HIST-AID: Leveraging Historical Patient Reports for Enhanced Multi-Modal Automatic Diagnosis
Haoxu Huang, Cem M. Deniz, Kyunghyun Cho, Sumit Chopra, Divyam Madaan
TL;DR
This work introduces Temporal MIMIC, a longitudinal chest X-ray dataset pairing five years of radiographs with clinical reports, enabling HIST-AID to leverage historical data for abnormality detection. HIST-AID uses pre-trained ViT and BERT encoders, time-series transformers, and a multi-modal fusion module (notably ViLT) to fuse past images and reports with current data, capturing temporal dynamics via Rotary Positional Encoding.
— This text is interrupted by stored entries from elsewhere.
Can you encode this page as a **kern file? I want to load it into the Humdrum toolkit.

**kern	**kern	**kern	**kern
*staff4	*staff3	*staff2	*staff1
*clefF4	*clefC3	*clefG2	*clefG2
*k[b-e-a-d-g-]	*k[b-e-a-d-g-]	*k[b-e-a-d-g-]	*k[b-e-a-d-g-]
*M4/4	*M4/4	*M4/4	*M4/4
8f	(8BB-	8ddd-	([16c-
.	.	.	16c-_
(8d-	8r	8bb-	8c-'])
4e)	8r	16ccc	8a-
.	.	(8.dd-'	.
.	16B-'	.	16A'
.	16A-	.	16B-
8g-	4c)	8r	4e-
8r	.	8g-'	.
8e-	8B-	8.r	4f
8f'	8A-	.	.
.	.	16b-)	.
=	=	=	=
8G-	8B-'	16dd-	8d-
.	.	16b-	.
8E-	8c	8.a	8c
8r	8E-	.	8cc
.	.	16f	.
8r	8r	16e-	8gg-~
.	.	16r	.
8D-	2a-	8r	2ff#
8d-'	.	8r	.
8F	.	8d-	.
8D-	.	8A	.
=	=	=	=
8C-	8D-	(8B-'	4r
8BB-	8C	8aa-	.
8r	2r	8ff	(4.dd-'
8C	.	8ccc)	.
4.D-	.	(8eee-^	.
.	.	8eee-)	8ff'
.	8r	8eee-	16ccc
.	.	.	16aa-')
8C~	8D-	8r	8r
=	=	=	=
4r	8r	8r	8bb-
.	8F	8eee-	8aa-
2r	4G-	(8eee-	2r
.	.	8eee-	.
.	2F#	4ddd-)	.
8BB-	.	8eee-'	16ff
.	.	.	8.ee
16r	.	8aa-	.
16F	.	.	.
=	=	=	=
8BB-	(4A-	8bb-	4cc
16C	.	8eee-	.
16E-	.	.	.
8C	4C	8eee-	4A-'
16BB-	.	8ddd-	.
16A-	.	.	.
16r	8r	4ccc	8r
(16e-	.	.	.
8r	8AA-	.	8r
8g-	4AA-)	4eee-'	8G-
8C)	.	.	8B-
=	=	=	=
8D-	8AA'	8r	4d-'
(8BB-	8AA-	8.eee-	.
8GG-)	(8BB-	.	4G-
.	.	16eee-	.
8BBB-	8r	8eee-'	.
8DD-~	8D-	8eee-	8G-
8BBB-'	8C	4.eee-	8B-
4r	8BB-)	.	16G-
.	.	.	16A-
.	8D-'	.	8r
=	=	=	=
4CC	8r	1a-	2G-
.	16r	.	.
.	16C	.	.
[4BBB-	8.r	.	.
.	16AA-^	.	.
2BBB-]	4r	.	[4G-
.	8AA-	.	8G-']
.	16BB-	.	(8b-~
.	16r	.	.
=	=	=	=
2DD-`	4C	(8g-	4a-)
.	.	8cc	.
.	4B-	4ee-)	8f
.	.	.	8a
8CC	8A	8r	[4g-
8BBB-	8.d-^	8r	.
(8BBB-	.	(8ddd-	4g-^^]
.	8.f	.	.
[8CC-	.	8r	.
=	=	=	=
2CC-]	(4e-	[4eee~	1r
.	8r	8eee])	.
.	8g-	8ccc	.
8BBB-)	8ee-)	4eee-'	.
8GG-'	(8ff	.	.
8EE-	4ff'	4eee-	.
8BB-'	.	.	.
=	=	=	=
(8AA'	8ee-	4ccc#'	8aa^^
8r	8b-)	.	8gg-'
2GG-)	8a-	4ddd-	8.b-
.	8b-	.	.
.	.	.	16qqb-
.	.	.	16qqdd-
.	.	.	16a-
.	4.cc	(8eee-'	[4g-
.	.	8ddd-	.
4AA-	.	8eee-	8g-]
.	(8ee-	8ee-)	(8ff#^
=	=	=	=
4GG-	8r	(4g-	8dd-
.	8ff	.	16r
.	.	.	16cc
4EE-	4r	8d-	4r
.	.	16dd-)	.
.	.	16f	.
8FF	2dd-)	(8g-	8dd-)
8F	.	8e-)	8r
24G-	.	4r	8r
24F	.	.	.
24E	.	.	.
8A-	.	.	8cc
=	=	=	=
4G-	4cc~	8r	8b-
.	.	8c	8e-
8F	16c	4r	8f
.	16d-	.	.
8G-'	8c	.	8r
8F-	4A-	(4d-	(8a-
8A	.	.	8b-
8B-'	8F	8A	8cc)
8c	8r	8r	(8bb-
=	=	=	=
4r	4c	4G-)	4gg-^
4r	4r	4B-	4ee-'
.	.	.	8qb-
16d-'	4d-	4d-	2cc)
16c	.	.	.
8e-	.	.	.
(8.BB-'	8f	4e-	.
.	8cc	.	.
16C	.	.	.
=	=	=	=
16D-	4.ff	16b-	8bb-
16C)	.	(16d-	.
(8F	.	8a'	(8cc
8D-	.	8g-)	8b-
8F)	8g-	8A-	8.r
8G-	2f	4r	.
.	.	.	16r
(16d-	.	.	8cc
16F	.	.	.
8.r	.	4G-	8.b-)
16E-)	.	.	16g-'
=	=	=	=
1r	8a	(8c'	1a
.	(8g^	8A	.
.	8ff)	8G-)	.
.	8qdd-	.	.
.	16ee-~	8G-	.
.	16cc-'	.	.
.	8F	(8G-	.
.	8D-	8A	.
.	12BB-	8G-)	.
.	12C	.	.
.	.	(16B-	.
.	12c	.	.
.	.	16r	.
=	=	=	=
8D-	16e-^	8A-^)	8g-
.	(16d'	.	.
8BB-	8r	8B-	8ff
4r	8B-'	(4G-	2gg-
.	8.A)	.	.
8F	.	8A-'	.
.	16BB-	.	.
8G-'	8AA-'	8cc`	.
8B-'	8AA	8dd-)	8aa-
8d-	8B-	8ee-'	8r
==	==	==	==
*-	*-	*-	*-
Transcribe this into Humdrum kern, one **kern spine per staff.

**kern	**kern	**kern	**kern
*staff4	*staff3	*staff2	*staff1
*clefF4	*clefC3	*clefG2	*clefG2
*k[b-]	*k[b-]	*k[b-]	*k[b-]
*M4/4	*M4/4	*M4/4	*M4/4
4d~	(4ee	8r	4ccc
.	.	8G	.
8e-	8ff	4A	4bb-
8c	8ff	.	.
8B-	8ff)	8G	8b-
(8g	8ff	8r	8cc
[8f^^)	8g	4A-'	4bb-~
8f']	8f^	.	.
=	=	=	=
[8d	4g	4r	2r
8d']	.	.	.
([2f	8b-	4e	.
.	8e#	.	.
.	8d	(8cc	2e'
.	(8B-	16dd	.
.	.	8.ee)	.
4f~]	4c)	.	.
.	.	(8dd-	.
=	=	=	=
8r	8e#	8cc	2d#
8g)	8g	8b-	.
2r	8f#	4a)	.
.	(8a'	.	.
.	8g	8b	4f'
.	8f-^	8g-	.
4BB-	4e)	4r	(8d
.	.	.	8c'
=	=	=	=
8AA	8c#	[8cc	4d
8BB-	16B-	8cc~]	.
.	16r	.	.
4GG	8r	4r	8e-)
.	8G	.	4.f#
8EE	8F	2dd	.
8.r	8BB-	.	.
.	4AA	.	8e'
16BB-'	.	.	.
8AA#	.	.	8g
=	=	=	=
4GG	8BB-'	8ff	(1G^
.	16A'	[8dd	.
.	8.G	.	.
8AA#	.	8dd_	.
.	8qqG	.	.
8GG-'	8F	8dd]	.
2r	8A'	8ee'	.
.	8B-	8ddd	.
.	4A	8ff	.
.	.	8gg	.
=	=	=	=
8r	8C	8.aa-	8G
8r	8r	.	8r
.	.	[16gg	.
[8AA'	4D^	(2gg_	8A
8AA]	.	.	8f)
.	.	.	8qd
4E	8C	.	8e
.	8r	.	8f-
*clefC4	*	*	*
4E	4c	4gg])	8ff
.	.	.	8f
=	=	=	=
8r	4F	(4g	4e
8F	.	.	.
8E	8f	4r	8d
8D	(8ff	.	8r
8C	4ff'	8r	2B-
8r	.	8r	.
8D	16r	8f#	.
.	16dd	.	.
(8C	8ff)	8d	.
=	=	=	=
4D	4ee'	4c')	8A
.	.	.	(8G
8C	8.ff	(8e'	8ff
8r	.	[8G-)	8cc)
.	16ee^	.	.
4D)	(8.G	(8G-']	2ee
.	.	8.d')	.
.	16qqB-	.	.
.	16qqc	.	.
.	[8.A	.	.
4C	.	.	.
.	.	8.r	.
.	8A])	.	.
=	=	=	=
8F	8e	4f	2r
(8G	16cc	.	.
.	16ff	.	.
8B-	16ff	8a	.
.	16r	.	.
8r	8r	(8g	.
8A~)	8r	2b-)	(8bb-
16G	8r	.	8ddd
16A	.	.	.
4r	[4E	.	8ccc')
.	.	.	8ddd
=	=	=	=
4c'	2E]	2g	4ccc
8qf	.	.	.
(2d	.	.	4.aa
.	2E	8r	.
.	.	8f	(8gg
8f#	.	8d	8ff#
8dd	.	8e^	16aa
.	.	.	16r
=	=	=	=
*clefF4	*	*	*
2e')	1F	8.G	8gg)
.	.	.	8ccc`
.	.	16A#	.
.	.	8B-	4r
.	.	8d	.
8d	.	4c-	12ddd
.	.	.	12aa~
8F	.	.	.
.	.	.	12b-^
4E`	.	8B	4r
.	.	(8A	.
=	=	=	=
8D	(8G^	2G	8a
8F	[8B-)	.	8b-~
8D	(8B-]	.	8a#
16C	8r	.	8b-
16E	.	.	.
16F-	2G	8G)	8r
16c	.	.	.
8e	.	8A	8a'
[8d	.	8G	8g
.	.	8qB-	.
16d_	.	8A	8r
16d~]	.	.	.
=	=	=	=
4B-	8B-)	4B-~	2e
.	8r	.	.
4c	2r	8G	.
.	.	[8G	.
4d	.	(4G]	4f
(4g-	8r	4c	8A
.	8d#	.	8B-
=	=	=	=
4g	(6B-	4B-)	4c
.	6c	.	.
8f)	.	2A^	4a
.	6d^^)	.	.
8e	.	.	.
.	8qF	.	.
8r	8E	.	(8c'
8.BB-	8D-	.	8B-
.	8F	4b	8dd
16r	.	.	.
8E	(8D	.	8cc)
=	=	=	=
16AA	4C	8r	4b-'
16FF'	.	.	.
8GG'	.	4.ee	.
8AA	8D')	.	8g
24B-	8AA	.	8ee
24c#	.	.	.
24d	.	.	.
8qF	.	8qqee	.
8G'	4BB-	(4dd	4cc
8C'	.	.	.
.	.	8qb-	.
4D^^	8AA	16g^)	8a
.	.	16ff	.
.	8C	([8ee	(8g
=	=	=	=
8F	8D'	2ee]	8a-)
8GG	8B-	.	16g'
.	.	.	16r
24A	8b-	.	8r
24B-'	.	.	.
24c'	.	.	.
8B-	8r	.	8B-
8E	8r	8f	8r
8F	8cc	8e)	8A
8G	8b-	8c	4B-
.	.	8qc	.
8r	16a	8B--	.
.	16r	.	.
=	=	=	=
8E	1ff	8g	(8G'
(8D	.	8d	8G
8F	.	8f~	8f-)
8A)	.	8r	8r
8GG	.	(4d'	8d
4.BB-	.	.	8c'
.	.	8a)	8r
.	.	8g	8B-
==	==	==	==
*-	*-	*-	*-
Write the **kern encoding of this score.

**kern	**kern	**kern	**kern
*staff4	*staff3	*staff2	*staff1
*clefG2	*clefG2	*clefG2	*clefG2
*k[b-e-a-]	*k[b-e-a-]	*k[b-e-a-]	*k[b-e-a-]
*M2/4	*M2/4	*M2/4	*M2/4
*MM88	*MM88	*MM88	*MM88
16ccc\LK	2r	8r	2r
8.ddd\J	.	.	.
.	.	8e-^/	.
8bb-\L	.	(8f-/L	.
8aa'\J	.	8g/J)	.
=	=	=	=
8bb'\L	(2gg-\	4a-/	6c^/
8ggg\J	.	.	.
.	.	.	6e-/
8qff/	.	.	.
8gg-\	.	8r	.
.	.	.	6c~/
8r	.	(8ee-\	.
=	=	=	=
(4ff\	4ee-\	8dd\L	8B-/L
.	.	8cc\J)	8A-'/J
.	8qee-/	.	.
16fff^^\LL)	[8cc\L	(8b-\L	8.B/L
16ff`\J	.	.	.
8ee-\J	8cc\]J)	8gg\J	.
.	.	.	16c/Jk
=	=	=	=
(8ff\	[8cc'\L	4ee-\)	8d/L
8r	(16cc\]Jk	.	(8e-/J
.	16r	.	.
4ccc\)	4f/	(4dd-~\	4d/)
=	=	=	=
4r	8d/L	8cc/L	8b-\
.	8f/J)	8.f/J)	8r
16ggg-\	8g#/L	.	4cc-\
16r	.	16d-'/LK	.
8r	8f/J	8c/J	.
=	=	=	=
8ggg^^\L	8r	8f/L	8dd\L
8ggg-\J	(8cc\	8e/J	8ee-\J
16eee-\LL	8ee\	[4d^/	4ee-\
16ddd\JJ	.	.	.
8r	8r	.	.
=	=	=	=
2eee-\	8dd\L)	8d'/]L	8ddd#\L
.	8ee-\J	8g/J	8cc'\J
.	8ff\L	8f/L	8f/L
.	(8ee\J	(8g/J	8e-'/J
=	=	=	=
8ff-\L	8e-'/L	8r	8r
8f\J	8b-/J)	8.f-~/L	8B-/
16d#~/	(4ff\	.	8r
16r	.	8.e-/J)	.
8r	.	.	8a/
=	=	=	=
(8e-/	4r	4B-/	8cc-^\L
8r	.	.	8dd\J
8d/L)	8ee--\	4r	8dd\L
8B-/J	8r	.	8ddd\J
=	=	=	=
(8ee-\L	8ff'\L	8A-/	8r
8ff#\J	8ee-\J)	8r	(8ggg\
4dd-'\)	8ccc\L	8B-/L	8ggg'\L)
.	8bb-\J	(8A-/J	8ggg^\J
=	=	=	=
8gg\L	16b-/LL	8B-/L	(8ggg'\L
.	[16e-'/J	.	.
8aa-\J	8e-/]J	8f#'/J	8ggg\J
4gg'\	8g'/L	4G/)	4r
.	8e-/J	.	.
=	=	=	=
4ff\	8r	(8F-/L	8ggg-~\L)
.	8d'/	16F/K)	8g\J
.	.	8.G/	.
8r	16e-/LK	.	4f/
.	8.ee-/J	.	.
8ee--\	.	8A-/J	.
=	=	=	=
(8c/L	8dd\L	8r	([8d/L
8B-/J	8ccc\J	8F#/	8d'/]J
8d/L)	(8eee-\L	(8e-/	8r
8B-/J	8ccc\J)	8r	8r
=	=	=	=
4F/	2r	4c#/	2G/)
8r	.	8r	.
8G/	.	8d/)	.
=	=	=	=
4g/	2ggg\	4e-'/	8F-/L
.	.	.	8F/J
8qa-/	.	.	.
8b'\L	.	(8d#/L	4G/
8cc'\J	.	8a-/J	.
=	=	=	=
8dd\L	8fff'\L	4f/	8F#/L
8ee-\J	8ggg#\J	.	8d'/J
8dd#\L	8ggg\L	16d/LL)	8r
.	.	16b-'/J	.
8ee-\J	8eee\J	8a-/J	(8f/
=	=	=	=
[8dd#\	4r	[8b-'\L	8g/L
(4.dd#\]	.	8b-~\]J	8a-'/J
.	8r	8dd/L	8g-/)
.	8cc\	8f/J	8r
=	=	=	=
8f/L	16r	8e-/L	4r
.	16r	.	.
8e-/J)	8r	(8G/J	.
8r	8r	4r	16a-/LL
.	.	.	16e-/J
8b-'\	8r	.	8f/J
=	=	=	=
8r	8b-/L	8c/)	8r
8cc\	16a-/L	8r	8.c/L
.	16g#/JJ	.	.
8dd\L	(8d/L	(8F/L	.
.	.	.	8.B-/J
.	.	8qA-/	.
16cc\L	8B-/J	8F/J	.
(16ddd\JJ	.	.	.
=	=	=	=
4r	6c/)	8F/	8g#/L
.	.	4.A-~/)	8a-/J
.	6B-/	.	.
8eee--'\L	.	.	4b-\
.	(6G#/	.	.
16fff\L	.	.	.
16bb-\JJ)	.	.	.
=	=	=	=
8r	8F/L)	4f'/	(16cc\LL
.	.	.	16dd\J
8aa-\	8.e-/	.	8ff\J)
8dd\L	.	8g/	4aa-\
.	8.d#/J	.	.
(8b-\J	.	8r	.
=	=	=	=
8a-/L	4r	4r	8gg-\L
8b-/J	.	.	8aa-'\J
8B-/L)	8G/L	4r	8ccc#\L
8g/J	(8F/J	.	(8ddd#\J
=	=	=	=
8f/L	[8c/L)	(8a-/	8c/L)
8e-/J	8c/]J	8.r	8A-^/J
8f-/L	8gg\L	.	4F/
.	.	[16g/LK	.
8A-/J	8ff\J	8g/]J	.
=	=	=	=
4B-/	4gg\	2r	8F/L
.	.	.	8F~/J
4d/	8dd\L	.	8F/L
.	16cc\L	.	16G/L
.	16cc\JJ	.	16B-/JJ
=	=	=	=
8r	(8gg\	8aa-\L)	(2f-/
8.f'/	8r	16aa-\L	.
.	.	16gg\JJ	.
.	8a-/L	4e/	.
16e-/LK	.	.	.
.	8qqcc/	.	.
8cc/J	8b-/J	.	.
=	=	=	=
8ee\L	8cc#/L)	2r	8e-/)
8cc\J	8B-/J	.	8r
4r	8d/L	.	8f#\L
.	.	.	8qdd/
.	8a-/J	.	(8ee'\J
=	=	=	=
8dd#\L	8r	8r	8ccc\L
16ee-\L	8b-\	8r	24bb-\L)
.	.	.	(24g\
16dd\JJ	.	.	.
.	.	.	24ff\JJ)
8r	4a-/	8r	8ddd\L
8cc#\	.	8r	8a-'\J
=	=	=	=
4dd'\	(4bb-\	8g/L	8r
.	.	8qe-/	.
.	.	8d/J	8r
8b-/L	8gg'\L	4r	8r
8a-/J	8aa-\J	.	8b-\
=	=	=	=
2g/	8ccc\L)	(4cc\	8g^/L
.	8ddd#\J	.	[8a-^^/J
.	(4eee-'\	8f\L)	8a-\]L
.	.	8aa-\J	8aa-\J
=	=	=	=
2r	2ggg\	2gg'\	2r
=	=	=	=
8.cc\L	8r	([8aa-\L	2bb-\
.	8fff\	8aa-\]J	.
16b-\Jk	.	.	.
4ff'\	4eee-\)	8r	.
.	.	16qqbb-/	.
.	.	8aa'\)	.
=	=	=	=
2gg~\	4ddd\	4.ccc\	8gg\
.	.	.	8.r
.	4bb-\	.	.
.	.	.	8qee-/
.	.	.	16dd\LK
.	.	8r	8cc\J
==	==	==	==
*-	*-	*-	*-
Across 13 pathologies, the framework achieves substantial improvements in AUROC ($6.56\%$) and AUPRC ($9.51\%$) over current-scan baselines, with gains persisting across gender, age, and race groups; however, very distant histories can hurt performance. The findings highlight the clinical value of incorporating recent historical information (up to $30$ days) while emphasizing careful selection of historical data for robust, equitable automatic diagnosis and decision support.
Abstract
Chest X-ray imaging is a widely accessible and non-invasive diagnostic tool for detecting thoracic abnormalities. While numerous AI models assist radiologists in interpreting these images, most overlook patients' historical data. To bridge this gap, we introduce Temporal MIMIC dataset, which integrates five years of patient history, including radiographic scans and reports from MIMIC-CXR and MIMIC-IV, encompassing 12,221 patients and thirteen pathologies. Building on this, we present HIST-AID, a framework that enhances automatic diagnostic accuracy using historical reports. HIST-AID emulates the radiologist's comprehensive approach, leveraging historical data to improve diagnostic accuracy. Our experiments demonstrate significant improvements, with AUROC increasing by 6.56% and AUPRC by 9.51% compared to models that rely solely on radiographic scans. These gains were consistently observed across diverse demographic groups, including variations in gender, age, and racial categories. We show that while recent data boost performance, older data may reduce accuracy due to changes in patient conditions. Our work paves the potential of incorporating historical data for more reliable automatic diagnosis, providing critical support for clinical decision-making.